Hi
By this code I have obtained my raw read counts from RNA-seq
Alignment by STAR
STAR --genomeDir ./STAR_hg38_Genome --readFilesIn $fastq1 $fastq2
Sorting sam
samtools view -h -o aligned.sam sort.bam
Bam 2 Sam
samtools view -h -o aligned.sam ligned.sorted.bam
GeneCount
htseq-count --stranded=no -q aligned.sam ./gtf > counts.txt
But I have this results; Too many reads non uniquely mapped
__no_feature 427159
__ambiguous 1250237
__too_low_aQual 0
__not_aligned 0
__alignment_not_unique 10648052
I tried to summarized raw read counts by Featurecounts I saw rate of summarization was low
Load annotation file Homo_sapiens.GRCh38.dna.primary_assembly.gtf ... ||
|| Features : 1262162 ||
|| Meta-features : 58735 ||
|| Chromosomes/contigs : 47 ||
|| ||
|| Process SAM file aligned.sam... ||
|| Paired-end reads are included. ||
|| Assign alignments to features... ||
|| Total alignments : 47361817 ||
|| Successfully assigned alignments : 23092843 (48.8%) ||
|| Running time : 1.34 minutes
Should I worry about htseq results? You think problem comes from where? When I tried to sort sam by picard I saw less alignment_not_unique, Does it make any sense?
What is the read length?
Sorry how I should know the read length? Yes my ultimate goal is differential expression analysis
Just do
head your.fastq
and count how long the read in line 1 is. If the fastq is compressed dozcat your.fq.gz | head
Thank you
Ok, and the reverse read, so
2.fastq
?Ok, so normal 2x75bp. I was asking because overly short reads like 2x25 often lead to multimappers but in this case it probably comes down to what swbarnes2 says, having rRNA or similar contaminations. I would not worry too much about this. Proceed with the normal analysis, use something like PCA to check for potential batch effects (DESeq2 vignette has good manual on how to do that) and then see if results are reasonable after DEG.

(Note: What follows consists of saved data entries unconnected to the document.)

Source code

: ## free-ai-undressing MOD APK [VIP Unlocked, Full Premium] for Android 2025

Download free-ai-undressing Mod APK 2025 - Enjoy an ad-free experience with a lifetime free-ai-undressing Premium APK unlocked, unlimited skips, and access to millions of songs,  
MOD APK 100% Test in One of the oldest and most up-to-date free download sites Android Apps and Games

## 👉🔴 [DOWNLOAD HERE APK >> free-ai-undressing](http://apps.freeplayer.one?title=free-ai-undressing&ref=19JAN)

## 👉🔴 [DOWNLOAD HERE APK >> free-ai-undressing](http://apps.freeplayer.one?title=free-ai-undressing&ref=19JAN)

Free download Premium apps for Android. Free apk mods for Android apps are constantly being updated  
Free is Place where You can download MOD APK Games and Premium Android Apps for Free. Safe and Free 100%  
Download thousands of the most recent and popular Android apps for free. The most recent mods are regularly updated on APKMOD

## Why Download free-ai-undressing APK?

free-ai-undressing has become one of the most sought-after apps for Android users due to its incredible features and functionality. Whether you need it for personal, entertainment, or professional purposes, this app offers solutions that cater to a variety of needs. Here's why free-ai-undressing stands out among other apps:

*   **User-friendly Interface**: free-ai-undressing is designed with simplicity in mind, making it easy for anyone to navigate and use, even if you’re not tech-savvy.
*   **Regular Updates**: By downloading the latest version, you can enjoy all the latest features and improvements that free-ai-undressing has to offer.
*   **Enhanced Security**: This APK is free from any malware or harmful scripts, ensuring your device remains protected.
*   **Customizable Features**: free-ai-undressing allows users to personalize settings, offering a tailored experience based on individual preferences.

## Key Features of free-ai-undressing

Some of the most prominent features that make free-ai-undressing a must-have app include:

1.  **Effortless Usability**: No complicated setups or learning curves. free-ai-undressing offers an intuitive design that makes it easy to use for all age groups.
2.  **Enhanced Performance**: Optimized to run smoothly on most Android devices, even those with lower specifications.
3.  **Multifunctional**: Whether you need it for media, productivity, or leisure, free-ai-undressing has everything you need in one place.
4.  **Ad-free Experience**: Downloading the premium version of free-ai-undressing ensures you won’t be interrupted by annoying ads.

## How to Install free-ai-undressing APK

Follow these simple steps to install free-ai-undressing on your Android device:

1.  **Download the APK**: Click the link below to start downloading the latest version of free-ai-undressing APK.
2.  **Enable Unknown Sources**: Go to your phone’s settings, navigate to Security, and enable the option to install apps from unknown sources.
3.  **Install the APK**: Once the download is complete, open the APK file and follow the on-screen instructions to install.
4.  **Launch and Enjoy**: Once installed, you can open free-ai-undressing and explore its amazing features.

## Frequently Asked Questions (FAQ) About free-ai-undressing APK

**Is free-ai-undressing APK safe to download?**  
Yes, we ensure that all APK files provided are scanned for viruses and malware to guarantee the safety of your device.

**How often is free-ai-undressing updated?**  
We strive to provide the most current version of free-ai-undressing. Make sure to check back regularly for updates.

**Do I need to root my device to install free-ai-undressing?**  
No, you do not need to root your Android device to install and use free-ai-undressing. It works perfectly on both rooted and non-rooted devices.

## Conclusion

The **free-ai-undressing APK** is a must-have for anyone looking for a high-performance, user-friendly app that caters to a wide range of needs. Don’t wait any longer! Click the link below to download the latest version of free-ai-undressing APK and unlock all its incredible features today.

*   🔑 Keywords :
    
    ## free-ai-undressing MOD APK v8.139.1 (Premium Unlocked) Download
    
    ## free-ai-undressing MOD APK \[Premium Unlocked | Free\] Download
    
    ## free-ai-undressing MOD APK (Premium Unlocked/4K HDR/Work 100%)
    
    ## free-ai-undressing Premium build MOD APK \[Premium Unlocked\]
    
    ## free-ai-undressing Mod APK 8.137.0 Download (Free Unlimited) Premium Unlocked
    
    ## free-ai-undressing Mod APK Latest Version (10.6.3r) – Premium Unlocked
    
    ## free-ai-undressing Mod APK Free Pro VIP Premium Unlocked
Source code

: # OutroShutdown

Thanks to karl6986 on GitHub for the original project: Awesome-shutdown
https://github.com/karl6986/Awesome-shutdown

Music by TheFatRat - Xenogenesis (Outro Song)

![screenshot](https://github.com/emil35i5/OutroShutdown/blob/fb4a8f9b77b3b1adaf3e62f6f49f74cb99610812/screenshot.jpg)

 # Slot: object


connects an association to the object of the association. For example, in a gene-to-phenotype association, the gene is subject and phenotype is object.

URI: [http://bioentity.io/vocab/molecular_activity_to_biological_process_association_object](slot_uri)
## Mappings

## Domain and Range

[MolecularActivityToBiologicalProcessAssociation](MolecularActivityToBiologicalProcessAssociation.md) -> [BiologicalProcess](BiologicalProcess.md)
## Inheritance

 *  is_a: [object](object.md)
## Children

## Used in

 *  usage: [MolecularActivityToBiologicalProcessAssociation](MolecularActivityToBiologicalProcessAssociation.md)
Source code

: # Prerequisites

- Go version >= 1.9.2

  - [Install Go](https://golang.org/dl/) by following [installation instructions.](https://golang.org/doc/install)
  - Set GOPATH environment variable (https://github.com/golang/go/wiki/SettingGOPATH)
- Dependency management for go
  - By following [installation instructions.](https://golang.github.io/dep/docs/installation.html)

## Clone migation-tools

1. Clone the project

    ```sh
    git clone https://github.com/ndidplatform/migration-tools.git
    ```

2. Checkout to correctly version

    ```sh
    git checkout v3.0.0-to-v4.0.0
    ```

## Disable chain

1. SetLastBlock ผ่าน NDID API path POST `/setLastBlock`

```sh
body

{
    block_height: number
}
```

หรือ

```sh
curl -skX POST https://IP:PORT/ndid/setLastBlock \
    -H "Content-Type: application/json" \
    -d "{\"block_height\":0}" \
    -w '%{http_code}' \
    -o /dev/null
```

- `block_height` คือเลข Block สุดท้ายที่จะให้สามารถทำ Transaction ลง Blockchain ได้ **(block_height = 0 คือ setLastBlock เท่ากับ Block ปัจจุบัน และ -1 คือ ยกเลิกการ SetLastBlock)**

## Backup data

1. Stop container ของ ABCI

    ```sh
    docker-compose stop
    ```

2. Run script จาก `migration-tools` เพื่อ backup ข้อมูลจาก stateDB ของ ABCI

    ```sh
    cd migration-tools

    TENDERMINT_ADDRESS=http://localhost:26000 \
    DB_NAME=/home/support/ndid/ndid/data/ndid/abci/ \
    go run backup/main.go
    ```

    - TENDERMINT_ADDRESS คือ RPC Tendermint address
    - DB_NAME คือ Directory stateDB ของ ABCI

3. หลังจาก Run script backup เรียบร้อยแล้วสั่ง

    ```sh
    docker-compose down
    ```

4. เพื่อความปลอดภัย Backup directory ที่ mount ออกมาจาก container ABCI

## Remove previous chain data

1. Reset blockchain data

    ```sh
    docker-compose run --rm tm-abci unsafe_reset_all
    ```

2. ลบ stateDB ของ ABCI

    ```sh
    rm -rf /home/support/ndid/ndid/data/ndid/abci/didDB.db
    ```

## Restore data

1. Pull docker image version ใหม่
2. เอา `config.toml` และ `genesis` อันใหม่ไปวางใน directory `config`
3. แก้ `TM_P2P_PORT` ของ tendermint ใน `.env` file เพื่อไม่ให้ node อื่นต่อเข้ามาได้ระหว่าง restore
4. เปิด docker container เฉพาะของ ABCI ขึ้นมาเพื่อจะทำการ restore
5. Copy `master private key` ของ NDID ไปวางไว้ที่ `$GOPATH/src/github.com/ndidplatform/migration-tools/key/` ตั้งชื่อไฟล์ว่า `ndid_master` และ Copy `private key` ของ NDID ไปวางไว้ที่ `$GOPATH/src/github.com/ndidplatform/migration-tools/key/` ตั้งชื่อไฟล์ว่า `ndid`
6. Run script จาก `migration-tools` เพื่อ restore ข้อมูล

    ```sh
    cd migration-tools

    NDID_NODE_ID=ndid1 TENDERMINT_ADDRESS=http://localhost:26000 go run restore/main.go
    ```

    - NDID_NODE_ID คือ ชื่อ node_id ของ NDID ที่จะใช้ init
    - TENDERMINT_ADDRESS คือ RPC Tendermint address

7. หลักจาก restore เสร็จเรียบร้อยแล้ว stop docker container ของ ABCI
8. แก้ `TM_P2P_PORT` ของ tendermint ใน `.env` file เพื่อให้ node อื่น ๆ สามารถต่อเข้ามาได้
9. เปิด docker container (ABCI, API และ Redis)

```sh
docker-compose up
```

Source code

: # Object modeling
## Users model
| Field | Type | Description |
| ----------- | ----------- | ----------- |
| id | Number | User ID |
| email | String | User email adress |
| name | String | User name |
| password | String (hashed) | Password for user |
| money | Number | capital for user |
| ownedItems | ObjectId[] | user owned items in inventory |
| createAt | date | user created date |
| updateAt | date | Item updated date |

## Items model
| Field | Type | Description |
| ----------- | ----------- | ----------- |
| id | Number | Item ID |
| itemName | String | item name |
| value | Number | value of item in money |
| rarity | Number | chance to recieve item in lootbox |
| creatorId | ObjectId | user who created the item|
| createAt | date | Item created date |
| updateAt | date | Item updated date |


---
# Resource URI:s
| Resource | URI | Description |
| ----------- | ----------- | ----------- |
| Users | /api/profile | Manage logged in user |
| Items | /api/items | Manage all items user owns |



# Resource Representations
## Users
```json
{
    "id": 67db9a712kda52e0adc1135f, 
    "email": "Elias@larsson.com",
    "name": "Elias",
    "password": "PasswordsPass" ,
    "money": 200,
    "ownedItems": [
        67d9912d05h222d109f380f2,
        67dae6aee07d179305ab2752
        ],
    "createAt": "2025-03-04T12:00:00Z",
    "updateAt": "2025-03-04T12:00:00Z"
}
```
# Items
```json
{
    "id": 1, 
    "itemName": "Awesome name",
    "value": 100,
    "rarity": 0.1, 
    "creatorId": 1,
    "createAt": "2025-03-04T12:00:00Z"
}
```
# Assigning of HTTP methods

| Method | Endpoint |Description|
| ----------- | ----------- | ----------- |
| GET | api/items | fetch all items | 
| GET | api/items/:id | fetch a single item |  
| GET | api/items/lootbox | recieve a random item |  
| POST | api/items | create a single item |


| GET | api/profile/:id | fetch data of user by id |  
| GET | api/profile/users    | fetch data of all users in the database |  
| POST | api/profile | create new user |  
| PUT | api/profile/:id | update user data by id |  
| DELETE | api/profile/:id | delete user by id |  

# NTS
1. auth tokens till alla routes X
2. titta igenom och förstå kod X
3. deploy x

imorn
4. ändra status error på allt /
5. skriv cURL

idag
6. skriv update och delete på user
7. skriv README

For dif. gene expression analysis (I assume you do it because you count the reads), multimappers are usually not counted, though having high proportion of multimapped reads is not desired. What is the read length of your data? STAR has several options (e.g. --outFilterMismatchNmax) to restrict the number of mismatches to the reference, which can influence the mapping rates.
Additionally, the overlap resolution mode from htseq can influence your final read count stats, chech the docs to see which mode better fits your data.